Defendants cite to Cassidy v. Detroit Edison Co., 138 F.3d 629, 635 (6th Cir. 1998). Although the Cassidy court stated that a request for an allergen-free workplace was too vague to inform the defendant of a reasonable accommodation, it did not hold that her pleading was too vague to permit injunctive relief. Id. Instead, it concluded that because plaintiff did not inform defendant of a reasonable accommodation, the plaintiff failed to raise a genuine issue of material fact as to the defendant's assertion that no allergen-free workplace existed for the plaintiff at the company. Id. Defendants also cite to U.S. v. WHPC-DWR, LLC, 491 Fed.App'x 733, 737 (7th Cir. 2012), for the general proposition that "a request for accommodation must be specific enough to apprise the other party of the relief sought." Review of the FAC reveals that Plaintiff is sufficiently specific in her request for relief. Plaintiff states that she seeks an injunction which, in relevant part, orders Defendants "to alter their facilities to make such facilities readily accessible to and usable by individuals with disabilities." (FAC at 21). Plaintiff clearly states that she seeks injunctive relief for the violations listed in the two exhibits. (FAC ¶¶ 33, 34). It is true that Plaintiff does not specify exactly how she wants Defendants to come into compliance on each alleged barrier. However, Plaintiff does not simply seek an injunction requiring Defendants to comply with the ADA. Plaintiff identifies the exact violations she seeks to remedy and states exactly how the feature violates the ADA. Any greater specificity would require Plaintiff and this Court to micro-manage Defendants' efforts to comply with any injunctive relief issued by this Court, and deprive Defendants of any flexibility in deciding how to comply with the ADA. Plaintiff's request for injunctive relief is specific enough to apprise Defendants of the relief that she seeks.

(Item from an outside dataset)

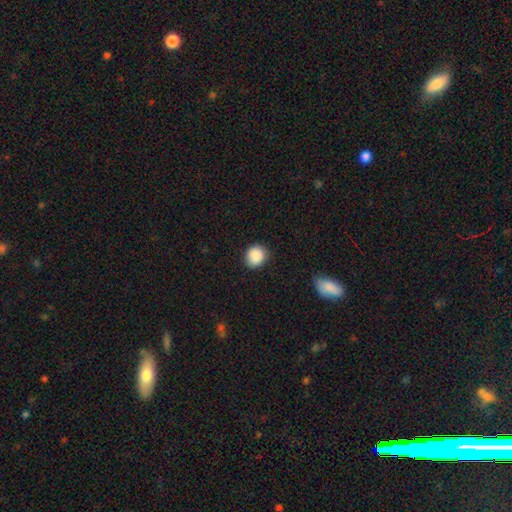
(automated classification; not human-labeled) Morphology: type=smooth (88%); roundness=round (86%); merging=none (87%).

Defendants oppose Plaintiff's Motion Seeking Leave to File the Second Amended Complaint based upon "the same reasons explained in Defendants' motion to strike Plaintiff's FAC." (Opp. to Mot. to Amend at 1). Defendants state that they do not oppose the SAC's inclusion of facts regarding Plaintiff's visit to the Resort in November 2013. ( Id. ) As this Court has rejected Defendants' arguments regarding the inclusion of the expert reports in the FAC, the motion to amend is GRANTED. The Court has reviewed the proposed SAC, and none of proposed changes alter the analysis set forth above regarding the propriety of the expert reports.

However, Plaintiff is cautioned that this Court is extremely unlikely to allow further efforts to amend her complaint. This case was commenced nearly a year and half ago, and this Court has a strong interest in the expeditious resolution of litigation.


The Motion to Strike is DENIED. Plaintiff's Motion Seeking Leave to File Second Amended Complaint is GRANTED IN PART. Plaintiff is granted leave to file the proposed Second Amended Complaint after Plaintiff alters the exhibits to comply with local rules regarding formatting, including font size.